Facebook, the original defendant in Max Schrems’ push to stop the flow of his personal data to the U.S., was the appellant. The Supreme Court started its judgment on whether to hear the appeal by noting its prior decisions in which it had clearly stated that any Irish court could refer a question to the CJEU for a definitive interpretation of EU law. This would not be considered a decision made by the high court, which under the Irish constitution can be appealed up to the Irish Supreme Court.

As the judgment stated, “A request by a national judge to the Court of Justice for an interpretation of articles of the Treaty [on the Functioning of the EU] is not, in any sense, an appeal to a higher court.” Even if it was to be considered a decision by the high court, “the right of appeal to this Court from such a decision must yield to the primacy of article 177 of the Treaty.” The Court noted the CJEU cases and extrajudicial writings of the president of the CJEU that held there was only a very limited ability within member state courts to appeal a referral to the CJEU as the purpose of the referral was dialogue, which unfettered national court appeals would hinder.

Facebook differentiated this case in that the referral to the CJEU would result in determinations on matters that would then not be appealable within the Irish court system.

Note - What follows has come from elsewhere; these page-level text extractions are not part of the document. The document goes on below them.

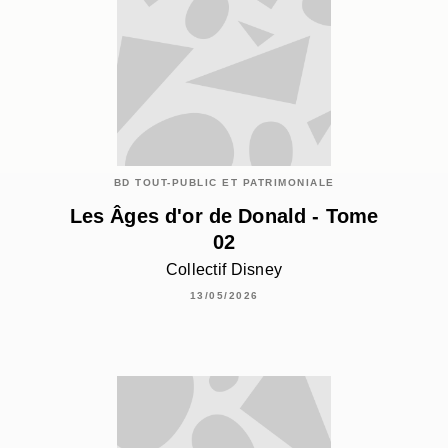
BD TOUT-PUBLIC ET PATRIMONIALE
Les Âges d'or de Donald - Tome
02
Collectif Disney
13/05/2026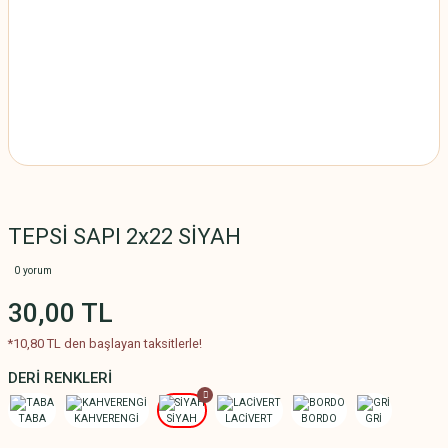
TEPSİ SAPI 2x22 SİYAH
0 yorum
30,00 TL
*10,80 TL den başlayan taksitlerle!
DERİ RENKLERİ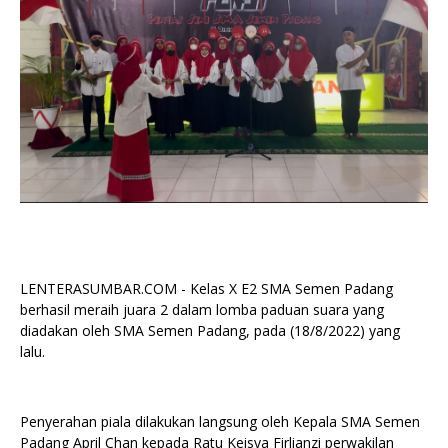
LENTERASUMBAR.COM - Kelas X E2 SMA Semen Padang
berhasil meraih juara 2 dalam lomba paduan suara yang
diadakan oleh SMA Semen Padang, pada (18/8/2022) yang
lalu.
Penyerahan piala dilakukan langsung oleh Kepala SMA Semen
Padang April Chan kepada Ratu Keisya Firlianzi perwakilan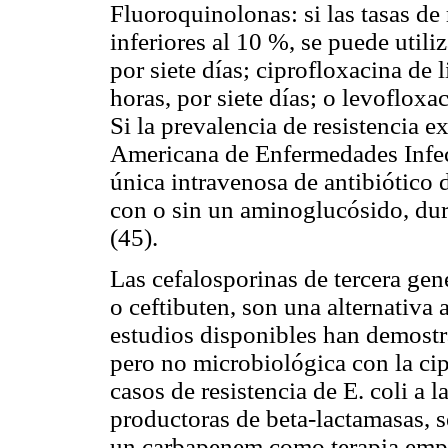
Fluoroquinolonas: si las tasas de 
inferiores al 10 %, se puede util
por siete días; ciprofloxacina de
horas, por siete días; o levoflox
Si la prevalencia de resistencia e
Americana de Enfermedades Infec
única intravenosa de antibiótico 
con o sin un aminoglucósido, dura
(45).
Las cefalosporinas de tercera ge
o ceftibuten, son una alternativa 
estudios disponibles han demostra
pero no microbiológica con la cip
casos de resistencia de E. coli a 
productoras de beta-lactamasas, 
un carbapenem como terapia empír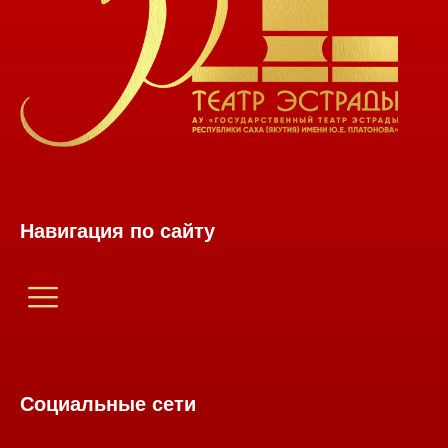
Навигация по сайту
Социальные сети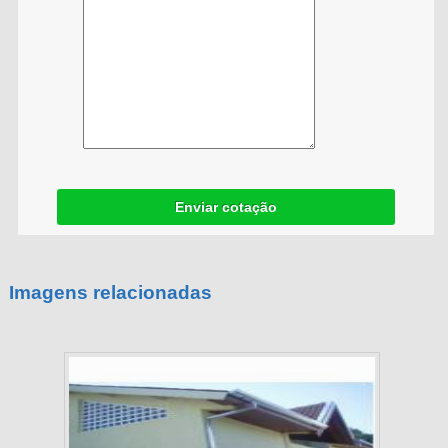
Enviar cotação
Imagens relacionadas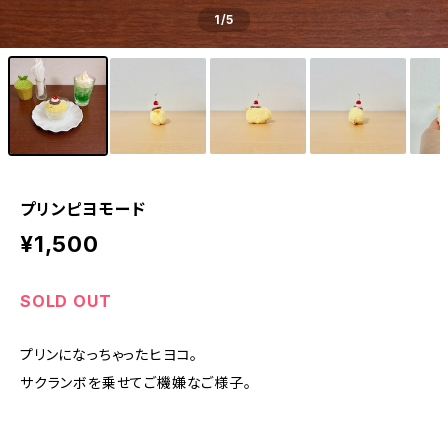
1
/5
プリンピヨモード
¥1,500
SOLD OUT
プリンになっちゃったヒヨコ。
サクランボを乗せてご機嫌なご様子。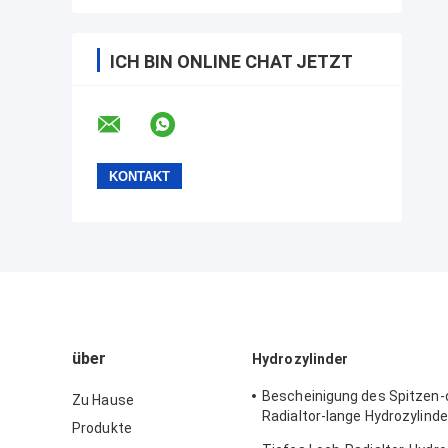
ICH BIN ONLINE CHAT JETZT
über
Hydrozylinder
Bescheinigung des Spitzen
Zu Hause
Radialtor-lange Hydrozylin
Produkte
DNV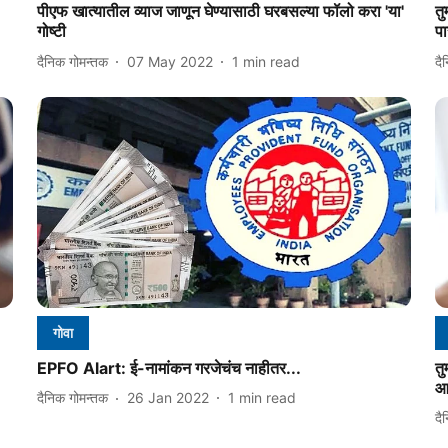
पीएफ खात्यातील व्याज जाणून घेण्यासाठी घरबसल्या फॉलो करा 'या'
त
गोष्टी
पा
दैनिक गोमन्तक
07 May 2022
1
min read
दै
गोवा
EPFO Alart: ई-नामांकन गरजेचंच नाहीतर...
तु
आह
दैनिक गोमन्तक
26 Jan 2022
1
min read
दै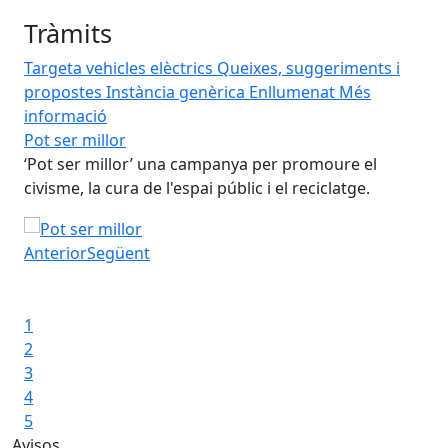
Tràmits
Targeta vehicles elèctrics
Queixes, suggeriments i
propostes
Instància genèrica
Enllumenat
Més
informació
Pot ser millor
El 
‘Pot ser millor’ una campanya per promoure el
‘El
alots
civisme, la cura de l'espai públic i el reciclatge.
de 
pat
Pot ser millor
El 
Anterior
Següent
Iniciar presentació
Aturar presentació
1
2
3
4
5
Avisos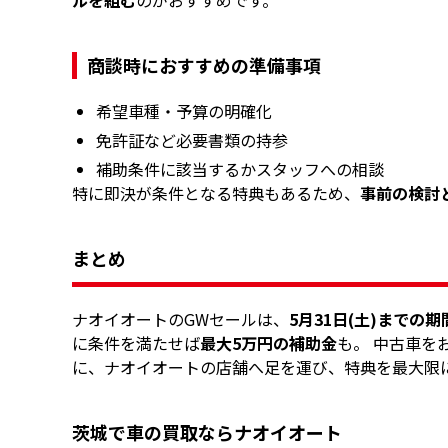
商談時におすすめの準備事項
希望車種・予算の明確化
免許証など必要書類の持参
補助条件に該当するかスタッフへの相談
特に即決が条件となる特典もあるため、
事前の検討
まとめ
ナオイオートのGWセールは、
5月31日(土)までの
に条件を満たせば
最大5万円の補助金
も。 中古車を
に、ナオイオートの店舗へ足を運び、特典を最大限
茨城で車の買取ならナオイオート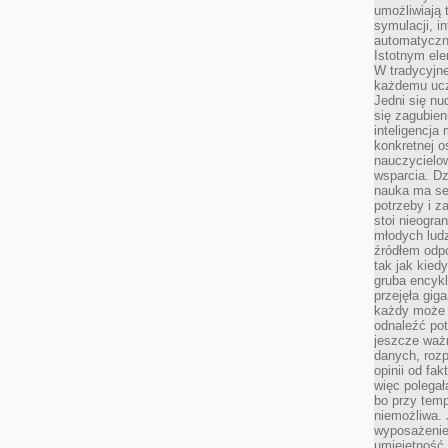
umożliwiają 
symulacji, i
automatyczn
Istotnym ele
W tradycyjne
każdemu ucz
Jedni się nu
się zagubien
inteligencja
konkretnej 
nauczycielow
wsparcia. Dz
nauka ma se
potrzeby i z
stoi nieogra
młodych lud
źródłem odpo
tak jak kied
gruba encykl
przejęła gig
każdy może 
odnaleźć pot
jeszcze ważn
danych, rozp
opinii od fa
więc polegał
bo przy temp
niemożliwa. 
wyposażenie
umiejętność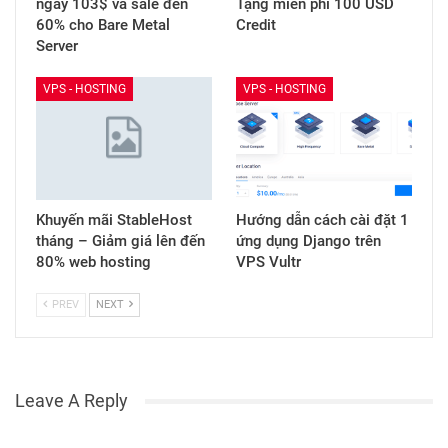
ngay 103$ và sale đến
Tặng miễn phí 100 USD
60% cho Bare Metal
Credit
Server
VPS - HOSTING
VPS - HOSTING
Khuyến mãi StableHost
Hướng dẫn cách cài đặt 1
tháng – Giảm giá lên đến
ứng dụng Django trên
80% web hosting
VPS Vultr
PREV
NEXT
Leave A Reply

In its decision, the Court summarized the ten grounds of Facebook’s appeal as being categorizable into four groups. The first had to do with the validity of the referral, with grounds being that the high court was bound by the findings in the Privacy Shield decision by the European Commission on the “adequacy of protections in the context of governmental surveillance,” the impact of the repeal of the Data Protection Directive and start of the General Data Protection Regulation, and the wording of one of the referred questions.

The second group of grounds for appeal was for the high court’s findings on U.S. law, specifically that there is mass indiscriminate processing, that surveillance is legal unless forbidden, the problems with standing, and difficulties with invoking legal remedies. The Supreme Court considered each of these as findings of fact, not law. The third group of grounds related to the inability for EU data subjects to be protected by Article 47 of the Charter of Fundamental Rights of the EU, which gives a right to an effective remedy. The final ground was the high court’s failure to consider evidence affecting its conclusions.

The Supreme Court was unsure to what extent the finding of facts by the high court could impact the ruling by the CJEU. It was unclear how much evidence the CJEU gathered on its own versus what was presented to it in prior cases such as Schrems I, in which the Safe Harbor agreement was overturned. Because the findings of fact could influence the decision of the CJEU, the Court believed Facebook could have a legitimate interest in having it review those findings of fact, limited by the restrictions of such an appeal.

The Court believed that it should grant the appeal in part because, with the interplay between Irish law and CJEU jurisprudence, it was not clear if an appeal should even lay (be possible) and, if so, how limited it should be. Significantly, because the factual findings of the high court would be used by the CJEU in its judgement, these findings of fact would not be appealable within the Irish court system.

Regarding the facts, the Court said, “this Court should proceed on the basis that it is at least arguable that Facebook might be in a position to persuade this Court that some or all of the facts under challenge should be reversed.” The Court then granted Facebook leave to appeal directly to it “on the basis that the legal issues meet the general importance criterion and the factual issues meet the interests of justice requirement.”

The Court noted several other points. First, Facebook must be clear as to what orders it is proposing, as to have the Court reverse some of the questions referred and indeed the referral itself would be contrary to established law. Second, the Court was very clear on the need to reach its own judgment on this matter before the CJEU hearing on the referred questions and as such plans to hold its own hearing before the end of this year. It will then render its judgment in the appeal sometime thereafter.